SUMMARY OF PARTIES' ARGUMENTS

The instant action arises from the March 31, 2016 allision of Plaintiffs' whale-watching excursion vessel, the M/V ADVENTURE HORNBLOWER ("Vessel"), with the seawall at the Navy Pier in San Diego. ECF No. 1.

In the present Motion, the Helvie Claimants seek evidentiary sanctions for Plaintiffs' failure to preserve oil and transmission parts from the Vessel after the allision occurred. Mot. at 4-5. The Helvie Claimants argue that: (1) Plaintiffs "knew, or reasonably should have known, that the transmission parts were going to be very important to inevitable litigation brought by injured passengers in this matter"; (2) Plaintiffs "did not take steps to make sure this evidence was not lost and failed to even discuss the importance of this evidence with caretakers such as ZF [the third party company that performed the overhaul]"; and (3) the Helvie Claimants' "ability to prove its claim, that lack of maintenance and/or repairs on the transmission was a cause of the [allision], is severely compromised, as Helvie's expert witnesses cannot examine these lost parts firsthand and provide testimony thereto." Mot. at 14-15.

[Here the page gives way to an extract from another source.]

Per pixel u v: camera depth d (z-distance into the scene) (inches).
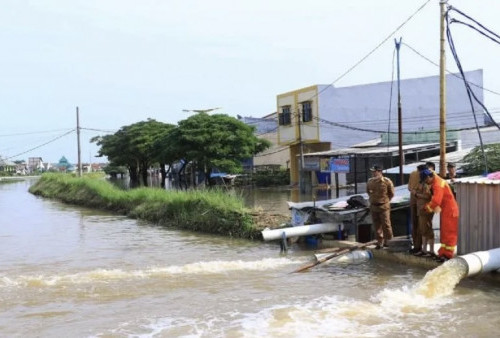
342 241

In their Opposition, Plaintiffs do not dispute that on June 2016, Plaintiffs "overhauled both the port and starboard transmissions on the Vessel, which involved the replacement of some internal transmission parts." Opp. at 7. Plaintiffs further concede that "[a]ccording to the Plaintiff's Director of Marine Services, Javier Lewells, the removed parts were placed in a crate, but he did not direct anyone to save or dispose of the crate and he does not know what was done with it." Id. Plaintiffs also do not dispute that after the demand was made to inspect the replaced transmission parts, Plaintiffs "have been unable to locate the crate or to determine what happened to it or its contents." Id. at 8.

Instead, Plaintiffs argue that by early June 2016, it was aware that "third-party investigators had found both that the Vessel's transmission was functioning properly and that the actuator/servo motor that was supposed to shift the transmission had repeatedly failed when tested." Id. at 12.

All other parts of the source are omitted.